• [EXCERPT]
-- Opening Marker --

The ASUS RT-AC68U Wi-Fi Router in many respects is not the router you need, but the router you want. It stands out from the crowd by having excellent 5 GHz coverage and speed, but its real party trick is the ability to pair with other compatible ASUS routers to blanket your entire home or small business with sweet sweet Wi-Fi, thanks to a feature called AiMesh.
It doesn't stop there though, with some handy multimedia features built-in and the continuing backing from ASUS with regular firmware updates (sometimes including brand new features like AiMesh) despite the fact that it was originally launched in 2013.
The ASUS RT-AC68U Wi-Fi Router may have a terrible name, and it may be a bit of a dinosaur as it was originally released in 2013, but it more than makes up for it by still being one of the better performing consumer Wi-Fi routers out there. On paper there are plenty of faster routers out there that theoretically go faster than 1900 mbps, but in the real world it is heavily praised for its strong 5 GHz coverage with users reporting that it can cover their entire house where other routers simply weren't able to. And while having speedy Wi-Fi is very handy for local file transfers, remember that any activity that requires internet access will be limited to the NBN speed tier you have (I'll have more to say on NBN compatibility later).

-- Closing Marker --

• [ACTIVITY LIST]
**A.** Summarize the router review in two sentences.
**B.** From the router review, reproduce the passage that opens with the words containing "The ASUS RT-AC68U Wi-Fi Router in" and closes with "launched in 2013.", substituting "mesh networking" for each occurrence of "AiMesh".

• [RECORDS SHOWN]
-- Opening Marker --

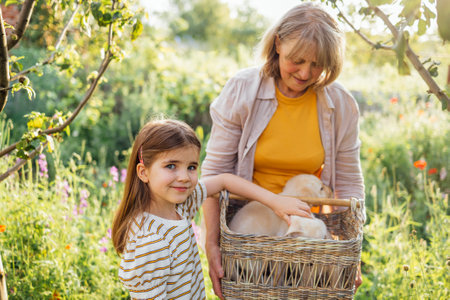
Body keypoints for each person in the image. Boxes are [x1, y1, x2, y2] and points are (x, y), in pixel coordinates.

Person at [201, 2, 365, 299]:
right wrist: (212, 244)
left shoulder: (341, 104)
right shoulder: (242, 90)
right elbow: (214, 174)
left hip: (307, 235)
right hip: (250, 232)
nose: (305, 73)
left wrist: (351, 251)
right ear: (277, 43)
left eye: (317, 64)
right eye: (297, 60)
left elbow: (349, 186)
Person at [111, 118, 312, 299]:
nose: (184, 176)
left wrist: (275, 201)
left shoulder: (181, 206)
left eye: (191, 167)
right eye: (171, 165)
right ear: (143, 172)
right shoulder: (152, 242)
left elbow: (224, 181)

-- Closing Marker --

• [SOLVED PROBLEMS]
**A.** The ASUS RT-AC68U Wi-Fi Router, originally released in 2013, offers excellent 5 GHz coverage and speed and can pair with other compatible ASUS routers through a feature called AiMesh to cover an entire home or small business. It also has built-in multimedia features and receives regular firmware updates from ASUS, and despite its age it remains one of the better performing consumer Wi-Fi routers.

**B.**
The ASUS RT-AC68U Wi-Fi Router in many respects is not the router you need, but the router you want. It stands out from the crowd by having excellent 5 GHz coverage and speed, but its real party trick is the ability to pair with other compatible ASUS routers to blanket your entire home or small business with sweet sweet Wi-Fi, thanks to a feature called mesh networking.
It doesn't stop there though, with some handy multimedia features built-in and the continuing backing from ASUS with regular firmware updates (sometimes including brand new features like mesh networking) despite the fact that it was originally launched in 2013.